*GIVEN DATA*
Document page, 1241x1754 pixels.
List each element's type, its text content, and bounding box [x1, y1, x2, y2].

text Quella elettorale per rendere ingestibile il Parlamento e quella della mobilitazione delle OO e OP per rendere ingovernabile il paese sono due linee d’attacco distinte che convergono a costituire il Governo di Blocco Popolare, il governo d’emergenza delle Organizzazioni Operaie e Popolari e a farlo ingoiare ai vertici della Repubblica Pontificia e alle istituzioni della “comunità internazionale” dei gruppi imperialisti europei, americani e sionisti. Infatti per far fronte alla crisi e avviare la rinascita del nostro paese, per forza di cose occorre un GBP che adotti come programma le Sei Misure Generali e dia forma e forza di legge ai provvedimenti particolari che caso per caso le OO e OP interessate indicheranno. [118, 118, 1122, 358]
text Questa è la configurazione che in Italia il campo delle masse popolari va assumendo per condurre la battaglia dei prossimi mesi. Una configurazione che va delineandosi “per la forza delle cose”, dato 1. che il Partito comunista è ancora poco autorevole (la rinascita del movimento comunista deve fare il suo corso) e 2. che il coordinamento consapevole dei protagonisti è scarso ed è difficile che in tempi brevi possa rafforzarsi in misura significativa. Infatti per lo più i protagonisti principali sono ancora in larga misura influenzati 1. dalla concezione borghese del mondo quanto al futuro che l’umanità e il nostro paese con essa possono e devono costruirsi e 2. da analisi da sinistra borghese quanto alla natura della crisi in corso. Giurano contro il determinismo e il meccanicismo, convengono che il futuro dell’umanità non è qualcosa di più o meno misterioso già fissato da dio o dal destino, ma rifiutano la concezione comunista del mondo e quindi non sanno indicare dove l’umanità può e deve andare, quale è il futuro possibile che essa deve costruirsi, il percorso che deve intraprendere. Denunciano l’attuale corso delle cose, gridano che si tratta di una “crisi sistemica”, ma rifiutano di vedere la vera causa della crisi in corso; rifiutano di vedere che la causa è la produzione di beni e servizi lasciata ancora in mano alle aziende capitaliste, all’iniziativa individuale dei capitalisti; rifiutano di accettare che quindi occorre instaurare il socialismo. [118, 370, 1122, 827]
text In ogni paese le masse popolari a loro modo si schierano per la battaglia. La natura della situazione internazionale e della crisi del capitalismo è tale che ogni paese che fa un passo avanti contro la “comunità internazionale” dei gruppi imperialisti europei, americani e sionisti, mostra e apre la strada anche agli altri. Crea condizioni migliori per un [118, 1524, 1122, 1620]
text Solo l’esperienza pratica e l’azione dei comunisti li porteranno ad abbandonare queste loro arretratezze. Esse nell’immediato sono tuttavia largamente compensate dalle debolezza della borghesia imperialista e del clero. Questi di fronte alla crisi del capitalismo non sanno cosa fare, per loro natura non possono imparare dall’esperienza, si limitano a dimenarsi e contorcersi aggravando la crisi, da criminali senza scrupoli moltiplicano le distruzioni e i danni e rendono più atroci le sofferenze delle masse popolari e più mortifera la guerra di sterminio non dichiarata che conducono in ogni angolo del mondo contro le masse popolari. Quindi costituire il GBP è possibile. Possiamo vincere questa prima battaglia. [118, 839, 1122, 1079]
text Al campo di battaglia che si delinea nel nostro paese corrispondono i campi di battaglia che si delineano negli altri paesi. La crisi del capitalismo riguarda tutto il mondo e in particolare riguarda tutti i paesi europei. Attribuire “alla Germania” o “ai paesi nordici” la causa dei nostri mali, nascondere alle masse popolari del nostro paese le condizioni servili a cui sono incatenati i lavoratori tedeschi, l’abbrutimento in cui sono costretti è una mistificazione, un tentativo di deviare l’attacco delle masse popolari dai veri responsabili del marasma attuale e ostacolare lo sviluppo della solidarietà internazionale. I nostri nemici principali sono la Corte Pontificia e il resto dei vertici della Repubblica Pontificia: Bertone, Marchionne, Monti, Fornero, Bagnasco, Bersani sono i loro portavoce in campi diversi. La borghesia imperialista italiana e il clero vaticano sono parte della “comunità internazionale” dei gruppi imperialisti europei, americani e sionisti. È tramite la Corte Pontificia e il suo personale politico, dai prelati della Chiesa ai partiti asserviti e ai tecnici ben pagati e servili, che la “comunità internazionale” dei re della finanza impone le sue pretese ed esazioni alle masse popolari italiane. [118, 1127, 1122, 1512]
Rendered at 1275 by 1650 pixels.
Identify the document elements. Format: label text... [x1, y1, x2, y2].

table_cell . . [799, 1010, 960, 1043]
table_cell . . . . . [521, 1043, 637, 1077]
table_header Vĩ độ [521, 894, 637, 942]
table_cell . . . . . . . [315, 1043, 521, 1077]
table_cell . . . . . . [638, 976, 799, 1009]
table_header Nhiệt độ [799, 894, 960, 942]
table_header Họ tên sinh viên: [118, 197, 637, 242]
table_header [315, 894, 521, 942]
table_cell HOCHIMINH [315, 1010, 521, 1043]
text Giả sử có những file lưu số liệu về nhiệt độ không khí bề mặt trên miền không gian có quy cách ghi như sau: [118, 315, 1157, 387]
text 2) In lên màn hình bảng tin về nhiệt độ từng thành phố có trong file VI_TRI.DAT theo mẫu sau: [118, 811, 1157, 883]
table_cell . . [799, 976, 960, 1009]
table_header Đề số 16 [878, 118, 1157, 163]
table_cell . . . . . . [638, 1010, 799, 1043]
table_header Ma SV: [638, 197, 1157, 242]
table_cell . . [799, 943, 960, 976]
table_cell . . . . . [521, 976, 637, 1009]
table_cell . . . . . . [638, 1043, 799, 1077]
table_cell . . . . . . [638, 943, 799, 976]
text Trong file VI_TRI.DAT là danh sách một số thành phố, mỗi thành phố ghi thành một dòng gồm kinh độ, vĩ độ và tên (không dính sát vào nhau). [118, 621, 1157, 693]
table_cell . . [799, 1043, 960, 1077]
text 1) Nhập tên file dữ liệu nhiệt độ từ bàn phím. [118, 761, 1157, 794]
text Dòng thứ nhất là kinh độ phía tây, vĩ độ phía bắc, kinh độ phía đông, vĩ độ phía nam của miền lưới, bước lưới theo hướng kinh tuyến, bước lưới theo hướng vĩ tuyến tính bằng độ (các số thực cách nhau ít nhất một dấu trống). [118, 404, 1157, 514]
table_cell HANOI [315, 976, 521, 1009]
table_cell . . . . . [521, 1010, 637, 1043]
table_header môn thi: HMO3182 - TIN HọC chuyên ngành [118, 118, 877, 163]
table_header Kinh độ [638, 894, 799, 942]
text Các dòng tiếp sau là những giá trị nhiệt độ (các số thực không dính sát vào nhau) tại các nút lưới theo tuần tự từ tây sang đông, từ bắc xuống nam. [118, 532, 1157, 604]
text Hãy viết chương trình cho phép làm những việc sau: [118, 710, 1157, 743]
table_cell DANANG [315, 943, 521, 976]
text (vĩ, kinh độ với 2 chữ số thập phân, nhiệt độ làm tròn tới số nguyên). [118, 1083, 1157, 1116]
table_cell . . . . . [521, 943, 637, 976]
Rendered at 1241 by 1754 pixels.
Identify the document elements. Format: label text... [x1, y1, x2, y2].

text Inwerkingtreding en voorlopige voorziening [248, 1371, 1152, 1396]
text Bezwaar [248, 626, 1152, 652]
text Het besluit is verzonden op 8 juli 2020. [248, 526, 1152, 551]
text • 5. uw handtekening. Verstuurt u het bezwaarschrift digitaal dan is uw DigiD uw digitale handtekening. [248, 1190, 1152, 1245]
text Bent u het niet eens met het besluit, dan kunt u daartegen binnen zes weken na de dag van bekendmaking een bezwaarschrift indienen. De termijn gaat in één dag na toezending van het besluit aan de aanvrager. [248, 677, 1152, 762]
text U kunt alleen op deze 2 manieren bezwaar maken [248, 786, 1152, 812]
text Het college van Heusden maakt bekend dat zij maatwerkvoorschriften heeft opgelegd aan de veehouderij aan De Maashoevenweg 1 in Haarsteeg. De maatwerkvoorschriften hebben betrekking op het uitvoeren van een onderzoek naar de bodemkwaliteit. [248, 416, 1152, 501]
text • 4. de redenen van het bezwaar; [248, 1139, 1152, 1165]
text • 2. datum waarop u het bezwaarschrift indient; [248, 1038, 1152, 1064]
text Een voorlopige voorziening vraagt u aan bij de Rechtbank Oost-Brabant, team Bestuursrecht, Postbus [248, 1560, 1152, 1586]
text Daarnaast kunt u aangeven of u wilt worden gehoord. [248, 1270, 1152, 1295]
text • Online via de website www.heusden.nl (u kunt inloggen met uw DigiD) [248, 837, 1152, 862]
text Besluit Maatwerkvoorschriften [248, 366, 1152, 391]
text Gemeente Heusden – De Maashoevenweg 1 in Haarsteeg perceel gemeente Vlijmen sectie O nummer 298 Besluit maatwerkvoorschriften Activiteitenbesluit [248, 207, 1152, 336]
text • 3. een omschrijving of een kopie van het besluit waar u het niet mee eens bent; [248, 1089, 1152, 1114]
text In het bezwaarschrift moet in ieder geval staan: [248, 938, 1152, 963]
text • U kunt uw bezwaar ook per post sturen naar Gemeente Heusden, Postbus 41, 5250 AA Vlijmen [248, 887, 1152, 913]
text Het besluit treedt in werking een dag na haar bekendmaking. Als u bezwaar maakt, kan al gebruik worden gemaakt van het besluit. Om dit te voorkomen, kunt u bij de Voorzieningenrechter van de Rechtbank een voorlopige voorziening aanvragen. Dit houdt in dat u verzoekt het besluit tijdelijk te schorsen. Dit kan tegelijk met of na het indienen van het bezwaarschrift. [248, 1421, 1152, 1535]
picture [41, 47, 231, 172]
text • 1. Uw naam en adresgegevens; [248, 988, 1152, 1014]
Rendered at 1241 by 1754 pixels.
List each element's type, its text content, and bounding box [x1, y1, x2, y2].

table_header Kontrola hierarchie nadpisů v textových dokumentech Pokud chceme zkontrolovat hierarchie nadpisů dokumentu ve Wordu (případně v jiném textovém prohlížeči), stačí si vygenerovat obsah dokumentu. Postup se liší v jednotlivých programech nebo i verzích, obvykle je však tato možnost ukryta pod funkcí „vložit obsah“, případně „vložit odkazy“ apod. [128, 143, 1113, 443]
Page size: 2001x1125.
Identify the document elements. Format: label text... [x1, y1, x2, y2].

*EXERCISE TASK*
Copy the records word for word, from the line containing "table_header Kontrola hierarchie" through the end of the records, with both ends included.

*EXERCISE SOLUTION*
table_header Kontrola hierarchie nadpisů v textových dokumentech Pokud chceme zkontrolovat hierarchie nadpisů dokumentu ve Wordu (případně v jiném textovém prohlížeči), stačí si vygenerovat obsah dokumentu. Postup se liší v jednotlivých programech nebo i verzích, obvykle je však tato možnost ukryta pod funkcí „vložit obsah“, případně „vložit odkazy“ apod. [128, 143, 1113, 443]
Page size: 2001x1125.
Identify the document elements. Format: label text... [x1, y1, x2, y2].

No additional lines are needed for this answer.